John Levett died holding the manor of Framfield in 1552. He was succeeded by his son Laurence. By 1590 the manor of Framfield, which had been in the Levett family for centuries, came to Bromley and Branthwaite by letters patent in the reign of Queen Elizabeth I. Within several years it was in the hands of Thomas Sackville, Lord Buckhurst and through marriage ultimately came to John Tufton, 2nd Earl of Thanet. Richard Sackville, 5th Earl of Dorset subsequently purchased the manor of Framfield from the Earls Thanet.

==Governance==
An electoral ward in the same name exists. This ward had a population taken at the 2011 census of 2,741.

==Geography==
Framfield parish lies on the southern part of the Weald. An ancient trackway, probably used by the Saxons during their invasions, passes to the north of the village. Like many other such places, it was involved in the Wealden iron industry: there are many small streams (including Framfield Stream) which are tributaries of the River Ouse (Sussex) on which the mills stood.

== The Framfield and Blackboys Summer Show ==
Each year in the village, a fête is held at the Framfield recreation ground and memorial hall. It is a big event for Framfield. The summer show is held on the third Saturday of August and includes the traditional vegetable, fruit and flower exhibits along with flower arranging, children's and adult handicrafts, cookery and photographic sections. While overseen by the Framfield and Blackboys Horticultural Society, the summer show organisation has now passed to the local show committee, initially chaired by Phil Day and later by Terry Everitt. The show returned in 2022 after a two year break due to the Covid pandemic.

==Blackboys==
Blackboys is a local village within the same parish as Framfield. There a number of theories about the source of the name Blackboys. The most interesting theory relates to the ancient industry of charcoal burning.

The Blackboys Inn was founded in the 14th century as a coaching establishment. It is possible that the inn was also founded as an overnight lodge for the drivers transporting charcoal from the local woods to Lewes and other towns. In the 1950s it was owned by the comedian and actor Ronald Shiner.

Riverside House, and its exposure to noise from aircraft operations at Gatwick Airport, was the subject of a House of Lords legal ruling in 2001 (Farley v Skinner).

Located near Blackboys is Tickerage Mill, which was once the home of Vivien Leigh. After her death, her ashes were scattered on the mill pond..

The composer Ruth Gipps lived, in later years, at Tickerage Castle, now a large detached house.

==Religion==
There is a 13th-century church, dedicated to Thomas Becket, which is thought to have superseded a wooden Saxon one. In the 9th century it passed from the crown to the Archbishop of Canterbury, assuming its nomination as a peculiar.

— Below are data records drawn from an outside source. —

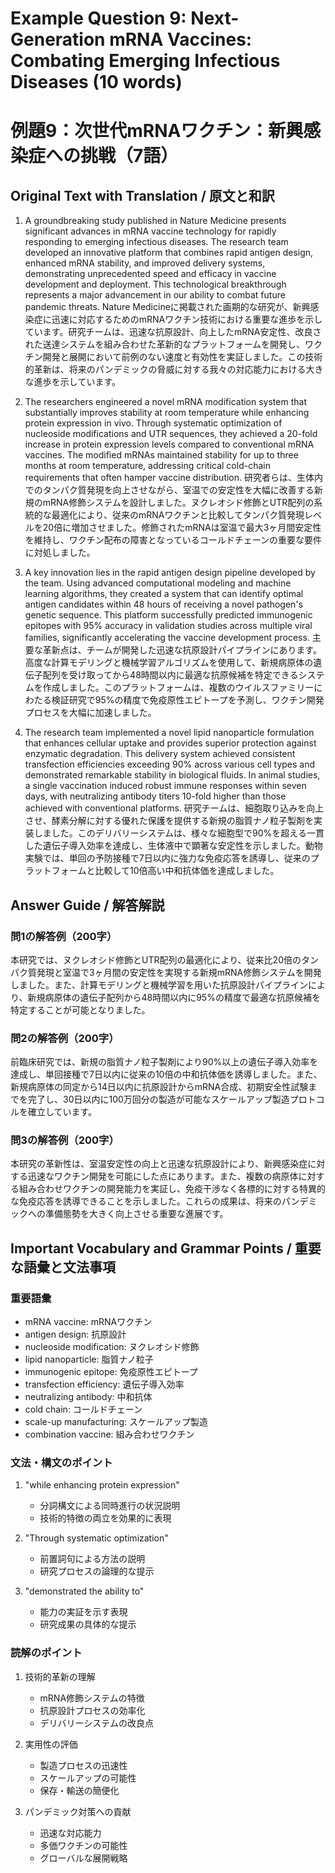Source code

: # Example Question 9: Next-Generation mRNA Vaccines: Combating Emerging Infectious Diseases (10 words)
# 例題9：次世代mRNAワクチン：新興感染症への挑戦（7語）

## Original Text with Translation / 原文と和訳

1. A groundbreaking study published in Nature Medicine presents significant advances in mRNA vaccine technology for rapidly responding to emerging infectious diseases. The research team developed an innovative platform that combines rapid antigen design, enhanced mRNA stability, and improved delivery systems, demonstrating unprecedented speed and efficacy in vaccine development and deployment. This technological breakthrough represents a major advancement in our ability to combat future pandemic threats.
   Nature Medicineに掲載された画期的な研究が、新興感染症に迅速に対応するためのmRNAワクチン技術における重要な進歩を示しています。研究チームは、迅速な抗原設計、向上したmRNA安定性、改良された送達システムを組み合わせた革新的なプラットフォームを開発し、ワクチン開発と展開において前例のない速度と有効性を実証しました。この技術的革新は、将来のパンデミックの脅威に対する我々の対応能力における大きな進歩を示しています。

2. The researchers engineered a novel mRNA modification system that substantially improves stability at room temperature while enhancing protein expression in vivo. Through systematic optimization of nucleoside modifications and UTR sequences, they achieved a 20-fold increase in protein expression levels compared to conventional mRNA vaccines. The modified mRNAs maintained stability for up to three months at room temperature, addressing critical cold-chain requirements that often hamper vaccine distribution.
   研究者らは、生体内でのタンパク質発現を向上させながら、室温での安定性を大幅に改善する新規のmRNA修飾システムを設計しました。ヌクレオシド修飾とUTR配列の系統的な最適化により、従来のmRNAワクチンと比較してタンパク質発現レベルを20倍に増加させました。修飾されたmRNAは室温で最大3ヶ月間安定性を維持し、ワクチン配布の障害となっているコールドチェーンの重要な要件に対処しました。

3. A key innovation lies in the rapid antigen design pipeline developed by the team. Using advanced computational modeling and machine learning algorithms, they created a system that can identify optimal antigen candidates within 48 hours of receiving a novel pathogen's genetic sequence. This platform successfully predicted immunogenic epitopes with 95% accuracy in validation studies across multiple viral families, significantly accelerating the vaccine development process.
   主要な革新点は、チームが開発した迅速な抗原設計パイプラインにあります。高度な計算モデリングと機械学習アルゴリズムを使用して、新規病原体の遺伝子配列を受け取ってから48時間以内に最適な抗原候補を特定できるシステムを作成しました。このプラットフォームは、複数のウイルスファミリーにわたる検証研究で95%の精度で免疫原性エピトープを予測し、ワクチン開発プロセスを大幅に加速しました。

4. The research team implemented a novel lipid nanoparticle formulation that enhances cellular uptake and provides superior protection against enzymatic degradation. This delivery system achieved consistent transfection efficiencies exceeding 90% across various cell types and demonstrated remarkable stability in biological fluids. In animal studies, a single vaccination induced robust immune responses within seven days, with neutralizing antibody titers 10-fold higher than those achieved with conventional platforms.
   研究チームは、細胞取り込みを向上させ、酵素分解に対する優れた保護を提供する新規の脂質ナノ粒子製剤を実装しました。このデリバリーシステムは、様々な細胞型で90%を超える一貫した遺伝子導入効率を達成し、生体液中で顕著な安定性を示しました。動物実験では、単回の予防接種で7日以内に強力な免疫応答を誘導し、従来のプラットフォームと比較して10倍高い中和抗体価を達成しました。

## Answer Guide / 解答解説

### 問1の解答例（200字）
本研究では、ヌクレオシド修飾とUTR配列の最適化により、従来比20倍のタンパク質発現と室温で3ヶ月間の安定性を実現する新規mRNA修飾システムを開発しました。また、計算モデリングと機械学習を用いた抗原設計パイプラインにより、新規病原体の遺伝子配列から48時間以内に95%の精度で最適な抗原候補を特定することが可能となりました。

### 問2の解答例（200字）
前臨床研究では、新規の脂質ナノ粒子製剤により90%以上の遺伝子導入効率を達成し、単回接種で7日以内に従来の10倍の中和抗体価を誘導しました。また、新規病原体の同定から14日以内に抗原設計からmRNA合成、初期安全性試験までを完了し、30日以内に100万回分の製造が可能なスケールアップ製造プロトコルを確立しています。

### 問3の解答例（200字）
本研究の革新性は、室温安定性の向上と迅速な抗原設計により、新興感染症に対する迅速なワクチン開発を可能にした点にあります。また、複数の病原体に対する組み合わせワクチンの開発能力を実証し、免疫干渉なく各標的に対する特異的な免疫応答を誘導できることを示しました。これらの成果は、将来のパンデミックへの準備態勢を大きく向上させる重要な進展です。

## Important Vocabulary and Grammar Points / 重要な語彙と文法事項

### 重要語彙
- mRNA vaccine: mRNAワクチン
- antigen design: 抗原設計
- nucleoside modification: ヌクレオシド修飾
- lipid nanoparticle: 脂質ナノ粒子
- immunogenic epitope: 免疫原性エピトープ
- transfection efficiency: 遺伝子導入効率
- neutralizing antibody: 中和抗体
- cold chain: コールドチェーン
- scale-up manufacturing: スケールアップ製造
- combination vaccine: 組み合わせワクチン

### 文法・構文のポイント
1. "while enhancing protein expression"
   - 分詞構文による同時進行の状況説明
   - 技術的特徴の両立を効果的に表現

2. "Through systematic optimization"
   - 前置詞句による方法の説明
   - 研究プロセスの論理的な提示

3. "demonstrated the ability to"
   - 能力の実証を示す表現
   - 研究成果の具体的な提示

### 読解のポイント
1. 技術的革新の理解
   - mRNA修飾システムの特徴
   - 抗原設計プロセスの効率化
   - デリバリーシステムの改良点

2. 実用性の評価
   - 製造プロセスの迅速性
   - スケールアップの可能性
   - 保存・輸送の簡便化

3. パンデミック対策への貢献
   - 迅速な対応能力
   - 多価ワクチンの可能性
   - グローバルな展開戦略 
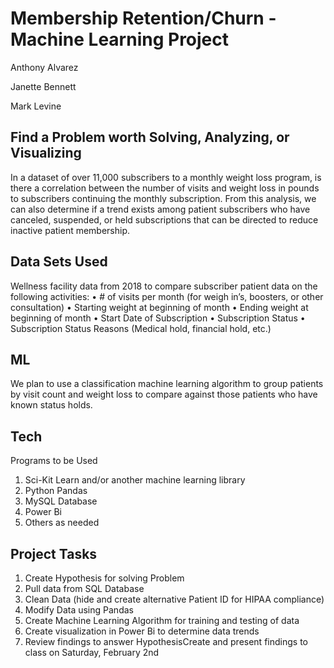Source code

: # Membership Retention/Churn -  Machine Learning Project

Anthony Alvarez

Janette Bennett

Mark Levine 



## Find a Problem worth Solving, Analyzing, or Visualizing
In a dataset of over 11,000 subscribers to a monthly weight loss program, is there a correlation between the number of visits and weight loss in pounds to subscribers continuing the monthly subscription.
From this analysis, we can also determine if a trend exists among patient subscribers who have canceled, suspended, or held subscriptions that can be directed to reduce inactive patient membership.

## Data Sets Used

Wellness facility data from 2018 to compare subscriber patient data on the following activities:
•	# of visits per month (for weigh in’s, boosters, or other consultation)
•	Starting weight at beginning of month
•	Ending weight at beginning of month
•	Start Date of Subscription
•	Subscription Status
•	Subscription Status Reasons (Medical hold, financial hold, etc.)
## ML

We plan to use a classification machine learning algorithm to group patients by visit count and weight loss to compare against those patients who have known status holds.

## Tech

Programs to be Used
1.	Sci-Kit Learn and/or another machine learning library
2.	Python Pandas
3.	MySQL Database
4.	Power Bi
5.	Others as needed


## Project Tasks
1.	Create Hypothesis for solving Problem
2.	Pull data from SQL Database
3.	Clean Data (hide and create alternative Patient ID for HIPAA compliance)
4.	Modify Data using Pandas
5.	Create Machine Learning Algorithm for training and testing of data
6.	Create visualization in Power Bi to determine data trends
7.	Review findings to answer HypothesisCreate and present findings to class on Saturday, February 2nd
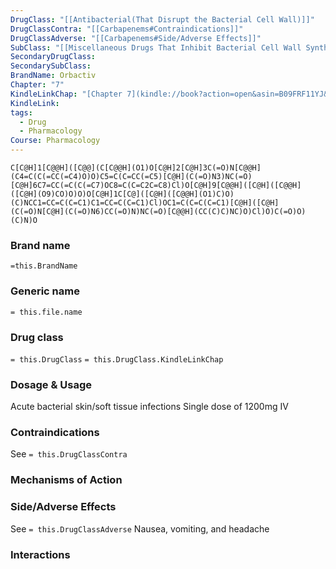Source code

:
 ```yaml
---
DrugClass: "[[Antibacterial(That Disrupt the Bacterial Cell Wall)]]"
DrugClassContra: "[[Carbapenems#Contraindications]]"
DrugClassAdverse: "[[Carbapenems#Side/Adverse Effects]]"
SubClass: "[[Miscellaneous Drugs That Inhibit Bacterial Cell Wall Synthesis]]"
SecondaryDrugClass: 
SecondarySubClass: 
BrandName: Orbactiv
Chapter: "7"
KindleLinkChap: "[Chapter 7](kindle://book?action=open&asin=B09FRF11YJ&location=3380)"
KindleLink: 
tags:
  - Drug
  - Pharmacology
Course: Pharmacology
---
```

```smiles
C[C@H]1[C@@H]([C@@](C[C@@H](O1)O[C@H]2[C@H]3C(=O)N[C@@H](C4=C(C(=CC(=C4)O)O)C5=C(C=CC(=C5)[C@H](C(=O)N3)NC(=O)[C@H]6C7=CC(=C(C(=C7)OC8=C(C=C2C=C8)Cl)O[C@H]9[C@@H]([C@H]([C@@H]([C@H](O9)CO)O)O)O[C@H]1C[C@]([C@H]([C@@H](O1)C)O)(C)NCC1=CC=C(C=C1)C1=CC=C(C=C1)Cl)OC1=C(C=C(C=C1)[C@H]([C@H](C(=O)N[C@H](C(=O)N6)CC(=O)N)NC(=O)[C@@H](CC(C)C)NC)O)Cl)O)C(=O)O)(C)N)O
```

### Brand name
`=this.BrandName`
### Generic name
`= this.file.name`

### Drug class 
`= this.DrugClass`
	`= this.DrugClass.KindleLinkChap`

### Dosage & Usage
Acute bacterial skin/soft tissue infections
 Single dose of 1200mg IV
 
### Contraindications
See `= this.DrugClassContra`

### Mechanisms of Action

### Side/Adverse Effects
See `= this.DrugClassAdverse`
Nausea, vomiting, and headache

### Interactions
 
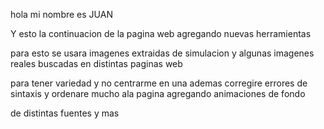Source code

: hola mi nombre es JUAN 

Y esto la continuacion de la pagina web agregando nuevas herramientas


para esto se usara imagenes extraidas de simulacion y algunas imagenes reales buscadas en distintas paginas web

para tener variedad y no centrarme en una ademas corregire errores de sintaxis y ordenare mucho ala pagina agregando animaciones de fondo 

de distintas fuentes y mas 



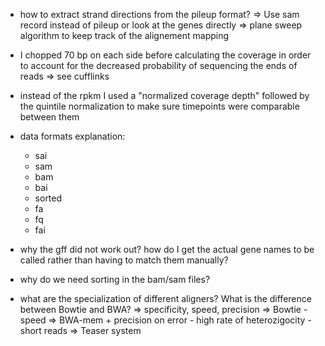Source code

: - how to extract strand directions from the pileup format?
    => Use sam record instead of pileup or look at the genes directly 
    => plane sweep algorithm to keep track of the alignement mapping 

- I chopped 70 bp on each side before calculating the coverage in order to account for the 
  decreased probability of sequencing the ends of reads
    => see cufflinks

- instead of the rpkm I used a "normalized coverage depth" followed by the quintile normalization
  to make sure timepoints were comparable between them
  
- data formats explanation:
    - sai
    - sam
    - bam
    - bai
    - sorted
    - fa
    - fq
    - fai

- why the gff did not work out? how do I get the actual gene names to be called rather than 
  having to match them manually?
  
- why do we need sorting in the bam/sam files? 

- what are the specialization of different aligners? What is the difference between Bowtie and BWA?
    => specificity, speed, precision
    => Bowtie - speed
    => BWA-mem + precision on error - high rate of heterozigocity - short reads
    => Teaser system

In 1509 a fire burned all the wooden parts of the church. The tower collapsed in the 17th century. In 1891 the church, including the tower, was restored and the bells were rehung.

There is also a Baptist chapel, and there was a Methodist church at Blackboys. However, this has now been converted into houses.

==Education==
Education is provided by two Church of England primary schools: Framfield and Blackboys.

==Leisure and sport==
There are two inns in the parish: the Hare and Hounds in Framfield and the Blackboys Inn in Blackboys.

Blackboys Cricket Club is based at the Blackboys recreation ground.

Framfield and Blackboys Football Club is based at Framfield recreation ground, as is AFC Uckfield's youth team.

==Economy==
The main charcoal business of the parish stopped in the early 19th century when the iron industry moved north to the Midlands with their large deposits of coal.